━━━━━ Data supplied ━━━━━

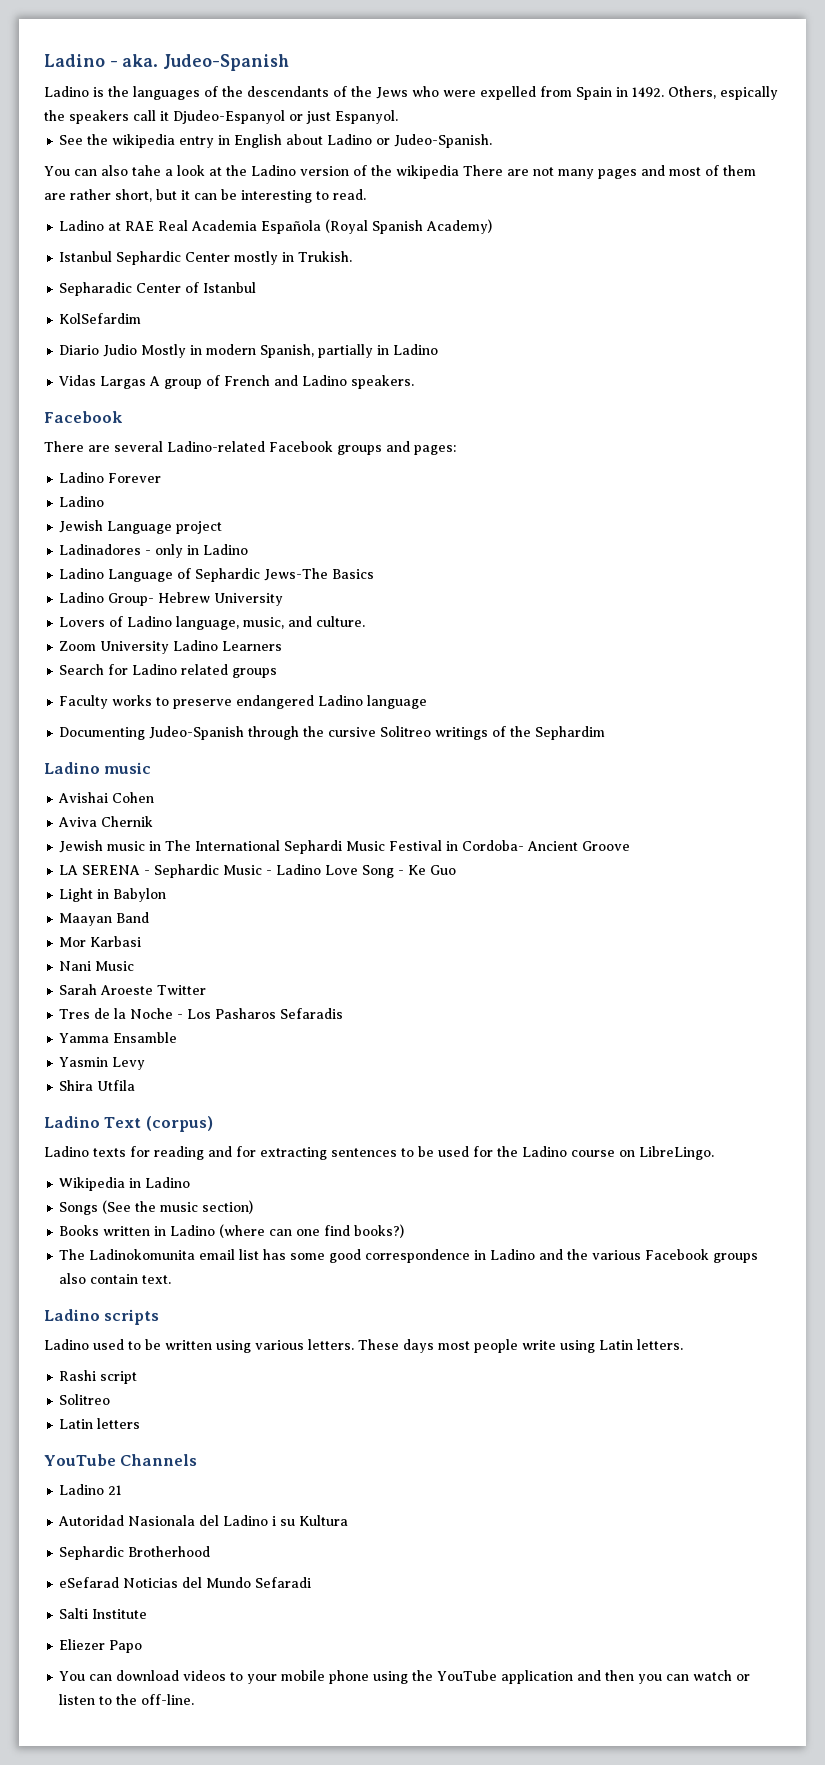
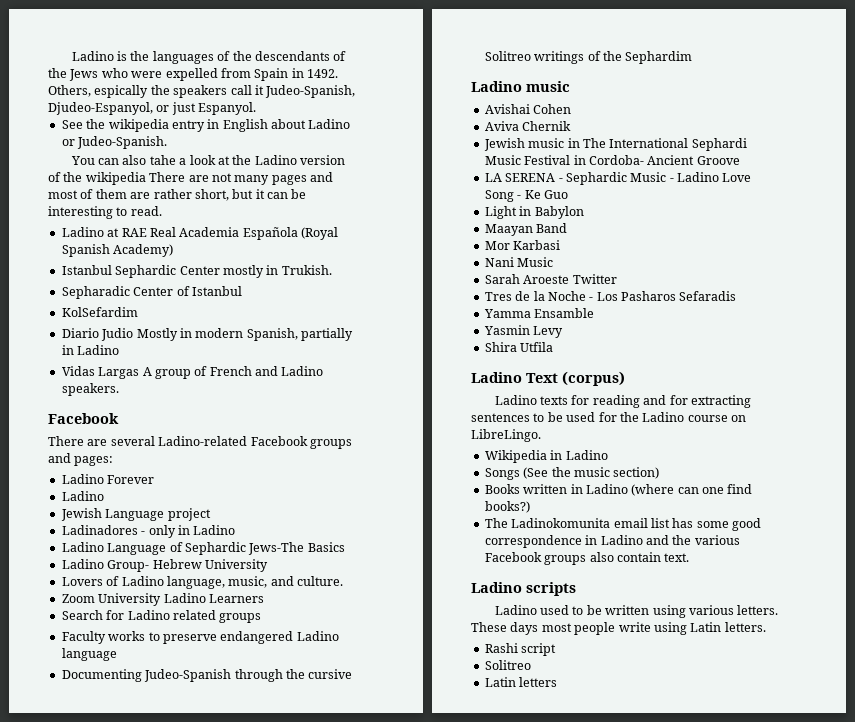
[44,54,290,71] [44,86,89,97] Ladino - aka. Judeo-Spanish // Ladino -> [71,51,114,61] Ladino
[173,110,285,124] Djudeo-Espanyol -> [265,85,356,98] [48,102,153,115] Judeo-Spanish, Djudeo-Espanyol,
[44,1454,198,1466] [59,1484,123,1495] [58,1515,349,1526] [59,1546,211,1560] [59,1577,312,1588] [59,1608,148,1619] [59,1639,143,1653] [59,1670,751,1684] [59,1694,195,1705] // YouTube Channels // Ladino 21 // Autoridad Nasionala del Ladino i su Kultura // Sephardic Brotherhood // eSefarad Noticias del Mundo Sefaradi // Salti Institute // Eliezer Papo // You can download videos to your mobile phone using the YouTube application and then you can watch or listen to the off-line. -> (558, 682) none

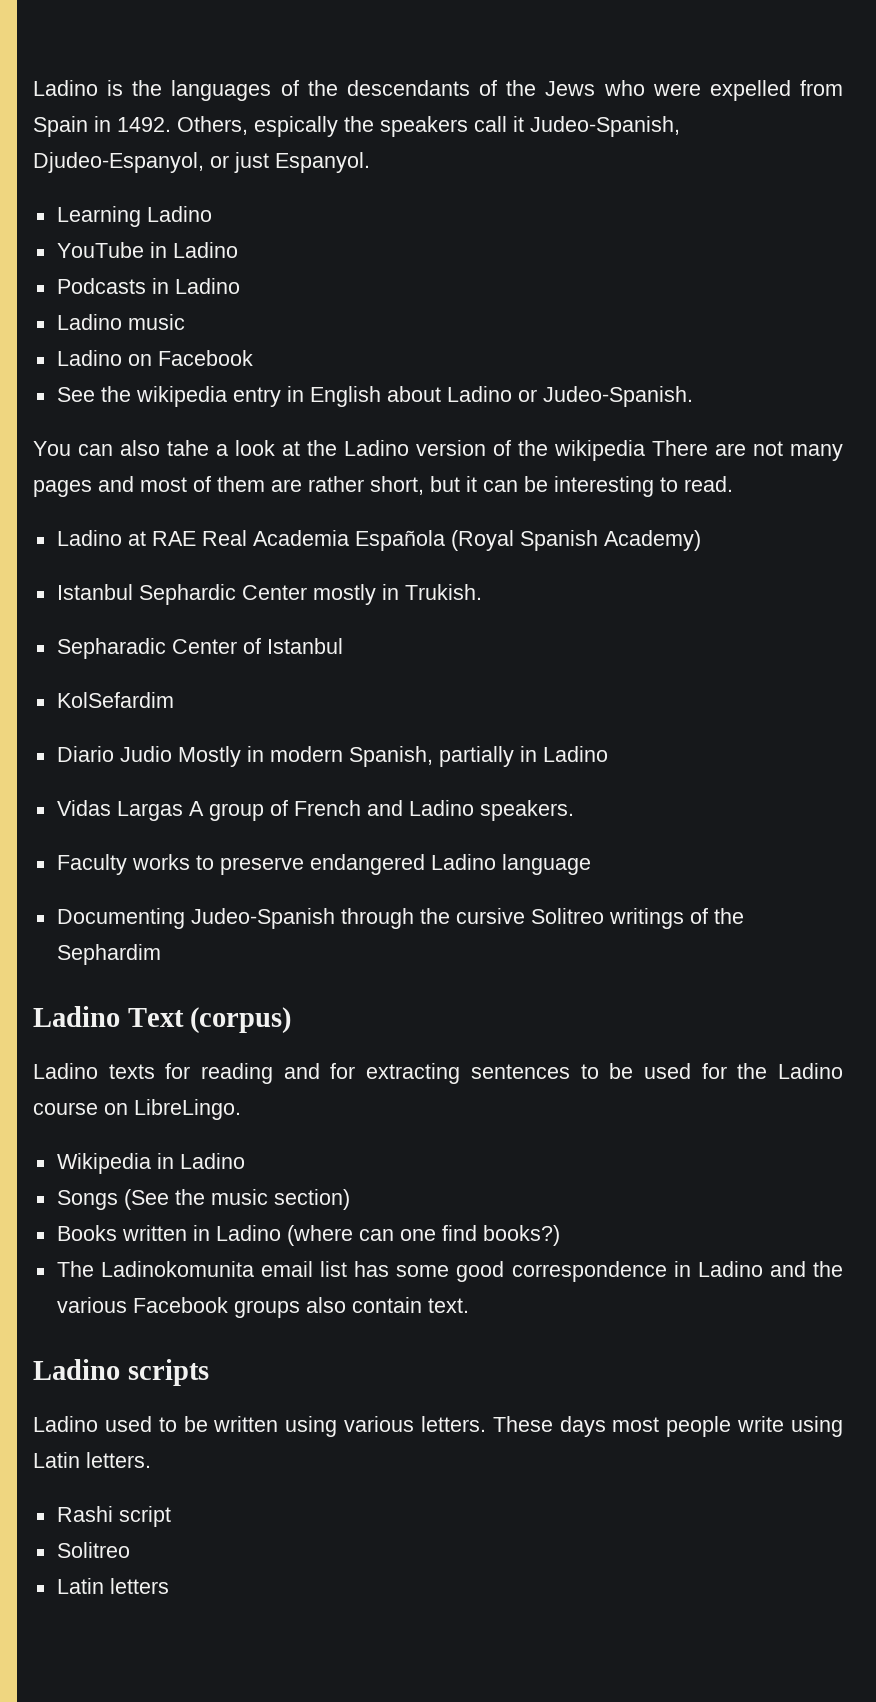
(257, 108) none -> [56,206,212,227] [56,242,238,258] [56,278,240,294] [56,314,185,330] [56,350,253,366] // Learning Ladino // YouTube in Ladino // Podcasts in Ladino // Ladino music // Ladino on Facebook
[48,413,119,424] [48,436,352,449] [48,453,114,466] [61,474,155,484] [61,491,104,501] [60,508,211,521] [61,525,236,538] [61,542,345,555] [61,559,268,572] [61,576,343,589] [61,593,264,606] [61,610,262,623] // Facebook // There are several Ladino-related Facebook groups and pages: // Ladino Forever // Ladino // Jewish Language project // Ladinadores - only in Ladino // Ladino Language of Sephardic Jews-The Basics // Ladino Group- Hebrew University // Lovers of Ladino language, music, and culture. // Zoom University Ladino Learners // Search for Ladino related groups -> (574, 810) none
[471,81,570,92] [484,104,572,114] [484,121,572,131] [483,138,747,151] [484,155,740,165] [484,172,752,185] [484,190,568,202] [484,206,584,219] [484,223,568,236] [484,240,561,250] [484,257,554,267] [484,274,617,284] [484,291,737,301] [483,308,595,318] [483,325,564,338] [484,342,554,352] // Ladino music // Avishai Cohen // Aviva Chernik // Jewish music in The International Sephardi Music Festival in Cordoba- Ancient Groove // LA SERENA - Sephardic Music - Ladino Love Song - Ke Guo // Light in Babylon // Maayan Band // Mor Karbasi // Nani Music // Sarah Aroeste Twitter // Tres de la Noche - Los Pasharos Sefaradis // Yamma Ensamble // Yasmin Levy // Shira Utfila -> (161, 954) none

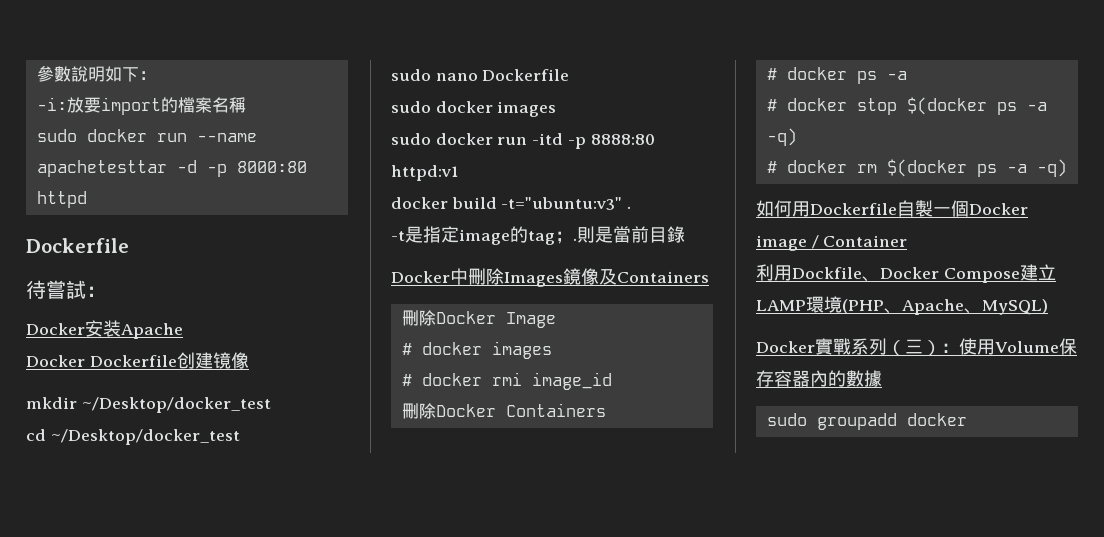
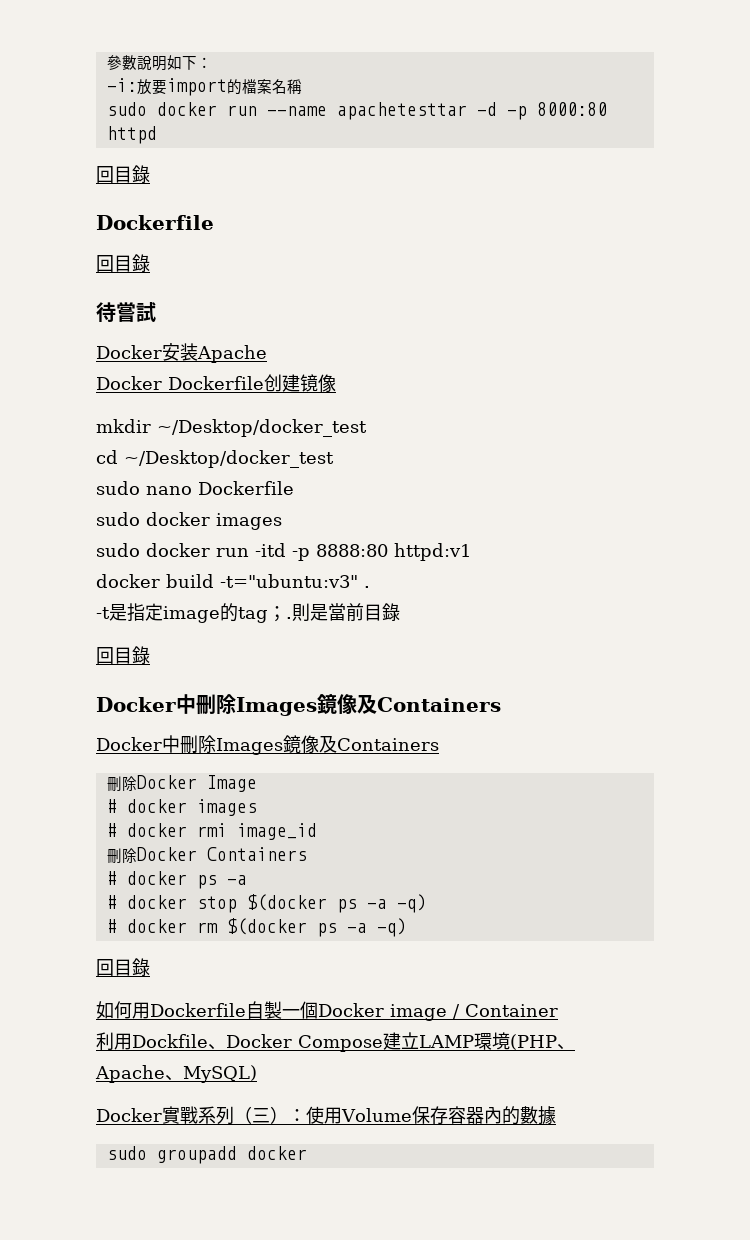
[26,238,129,253] // Dockerfile -> [96,165,150,183] [96,215,214,230] [96,254,150,272] // 回目錄 // Dockerfile // 回目錄
[86,286,106,297] ： -> (156, 312) none
(685, 234) none -> [96,646,150,664] [96,694,501,716] // 回目錄 // Docker中刪除Images鏡像及Containers
(1067, 168) none -> [96,958,150,976] // 回目錄

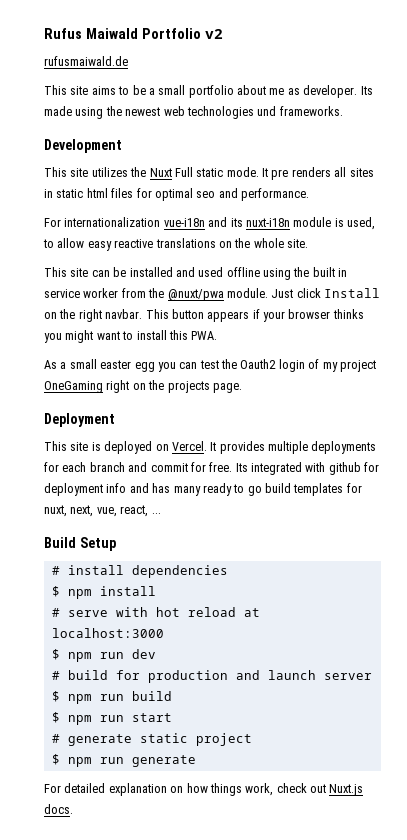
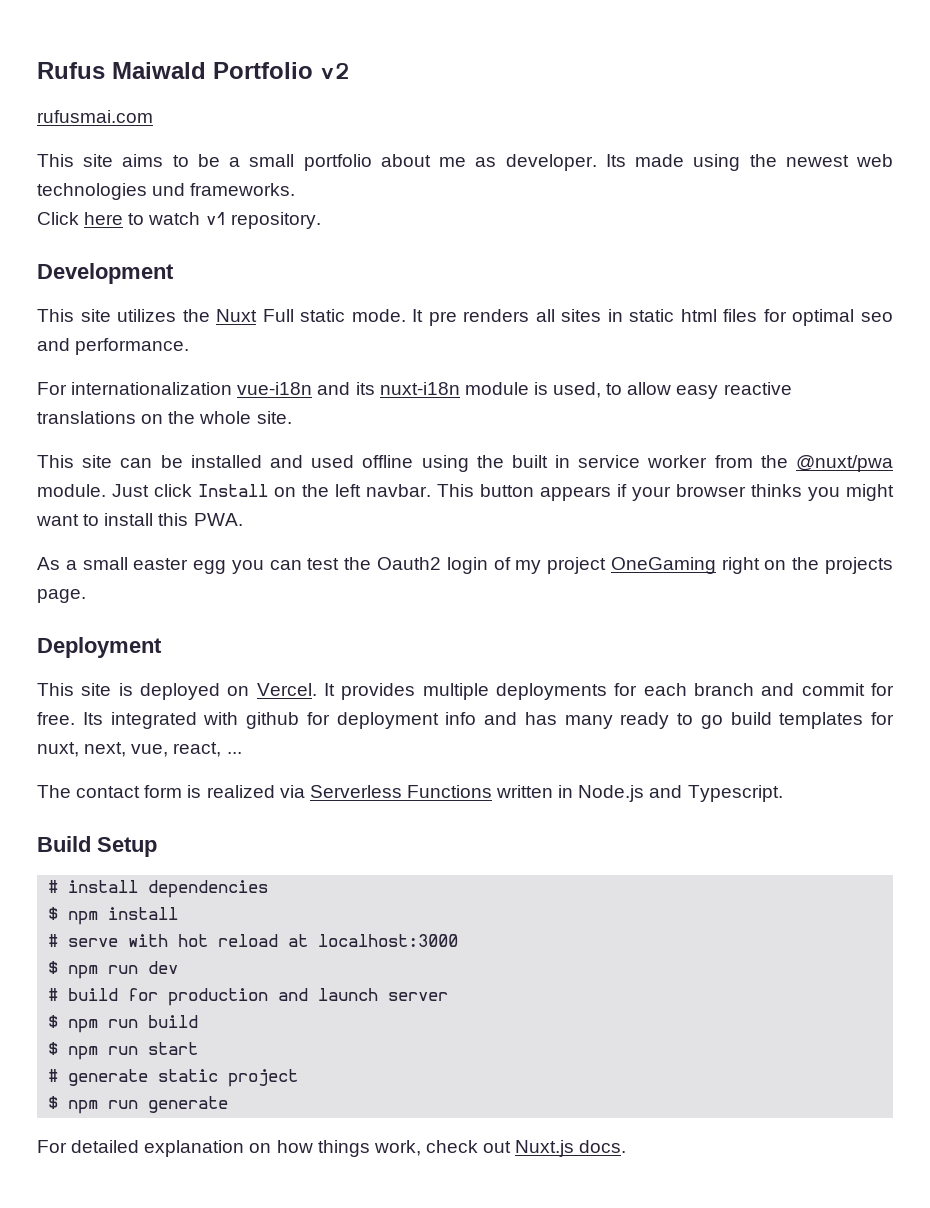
[44,56,128,66] rufusmaiwald.de -> [37,110,153,123] rufusmai.com
(343, 111) none -> [37,212,321,229] // Click here to watch v1 repository.
[78,309,102,322] right -> [335,484,361,497] left
(161, 513) none -> [37,785,783,802] // The contact form is realized via Serverless Functions written in Node.js and Typescript.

━━━━━

:: Task brief ::
Print nothing except the lines above from the one containing "[48,413,119,424] [48,436,352,449] [48,453,114,466]" down to the one containing "[86,286,106,297] ： -> (156, 312) none", both included, exactly as written and free of pictures.

:: The answer ::
[48,413,119,424] [48,436,352,449] [48,453,114,466] [61,474,155,484] [61,491,104,501] [60,508,211,521] [61,525,236,538] [61,542,345,555] [61,559,268,572] [61,576,343,589] [61,593,264,606] [61,610,262,623] // Facebook // There are several Ladino-related Facebook groups and pages: // Ladino Forever // Ladino // Jewish Language project // Ladinadores - only in Ladino // Ladino Language of Sephardic Jews-The Basics // Ladino Group- Hebrew University // Lovers of Ladino language, music, and culture. // Zoom University Ladino Learners // Search for Ladino related groups -> (574, 810) none
[471,81,570,92] [484,104,572,114] [484,121,572,131] [483,138,747,151] [484,155,740,165] [484,172,752,185] [484,190,568,202] [484,206,584,219] [484,223,568,236] [484,240,561,250] [484,257,554,267] [484,274,617,284] [484,291,737,301] [483,308,595,318] [483,325,564,338] [484,342,554,352] // Ladino music // Avishai Cohen // Aviva Chernik // Jewish music in The International Sephardi Music Festival in Cordoba- Ancient Groove // LA SERENA - Sephardic Music - Ladino Love Song - Ke Guo // Light in Babylon // Maayan Band // Mor Karbasi // Nani Music // Sarah Aroeste Twitter // Tres de la Noche - Los Pasharos Sefaradis // Yamma Ensamble // Yasmin Levy // Shira Utfila -> (161, 954) none

[26,238,129,253] // Dockerfile -> [96,165,150,183] [96,215,214,230] [96,254,150,272] // 回目錄 // Dockerfile // 回目錄
[86,286,106,297] ： -> (156, 312) none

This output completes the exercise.